Communication. It's essential. This includes teamwork and the ability to ask the right questions to business representatives: what exactly needs to be looked at in the data, what they specifically mean, etc. For example, a product manager understands the product and business better than a technical specialist, so you need to ask him the right questions about the product and business goals. This will help you as an ML engineer to perform your tasks more accurately.

Where and with whom an ML engineer works

To understand where ML engineers are especially needed at the moment, you need to study the structure of the economy: it reflects the demand for specialists. Which technologies are developing especially actively? Today it is banking, retail (including e-commerce), telecom. Companies in these areas create the lion's share of demand for ML engineers.

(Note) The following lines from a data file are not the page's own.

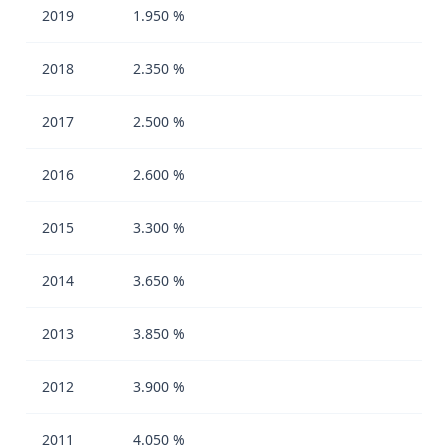
2019
1.950 %
2018
2.350 %
2017
2.500 %
2016
2.600 %
2015
3.300 %
2014
3.650 %
2013
3.850 %
2012
3.900 %
2011
4.050 %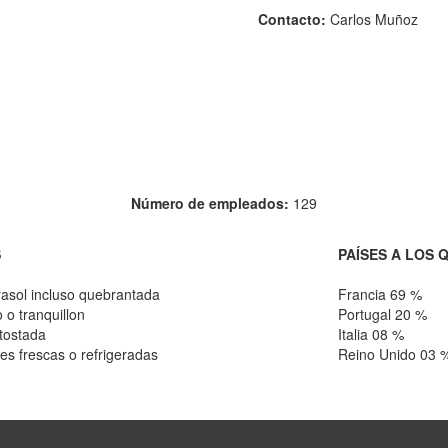
Contacto:
Carlos Muñoz
Número de empleados:
129
S
PAÍSES A LOS 
rasol incluso quebrantada
Francia 69 %
 o tranquillon
Portugal 20 %
 tostada
Italia 08 %
res frescas o refrigeradas
Reino Unido 03 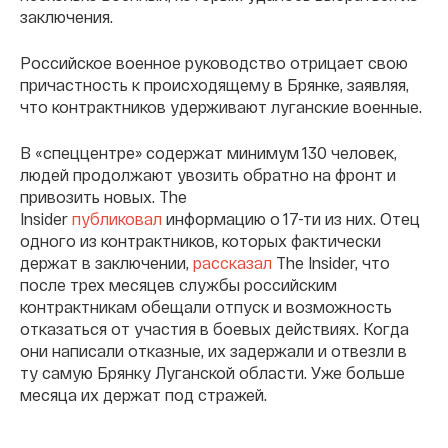
заключения.
Российское военное руководство отрицает свою
причастность к происходящему в Брянке, заявляя,
что контрактников удерживают луганские военные.
В «спеццентре» содержат минимум 130 человек,
людей продолжают увозить обратно на фронт и
привозить новых. The
Insider
публиковал
информацию о 17-ти из них. Отец
одного из контрактников, которых фактически
держат в заключении,
рассказал
The Insider, что
после трех месяцев службы российским
контрактникам обещали отпуск и возможность
отказаться от участия в боевых действиях. Когда
они написали отказные, их задержали и отвезли в
ту самую Брянку Луганской области. Уже больше
месяца их держат под стражей.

A machine learning engineer works in a technical team together with other specialists in the field of data analysis. For example, with data engineers - they supply data to the ML engineer, with system analysts - they help decipher customer requirements, with data analysts - they help answer business questions, etc. The entire technical team works to qualitatively automate processes - this will allow ML to deliver the most accurate results.

Tips for a novice ML engineer

A couple of recommendations for specialists who are just starting their career path as ML engineers:

Be prepared to constantly learn. The IT field is dynamically developing, including the field of Data Science. New architectures, technologies appear, the functionality of current libraries and solutions is updated. It is important to immerse yourself in all this and stay up-to-date.

Do not be afraid of large amounts of data. And problems with them. We always receive data in not very good quality. We always need to think a little, delve into the essence of the business, understand it. This is reflected in the work process. Do not be afraid to ask yourself questions and look for answers to them - either through data, or from colleagues and stakeholders.

Practice on projects close to real ones. This way you will be better prepared for the market situation and the tasks that the market expects you to solve.

Follow the trends. There are a large number of meetups in IT where experienced guys share best practices and tips. This is also a great opportunity for networking.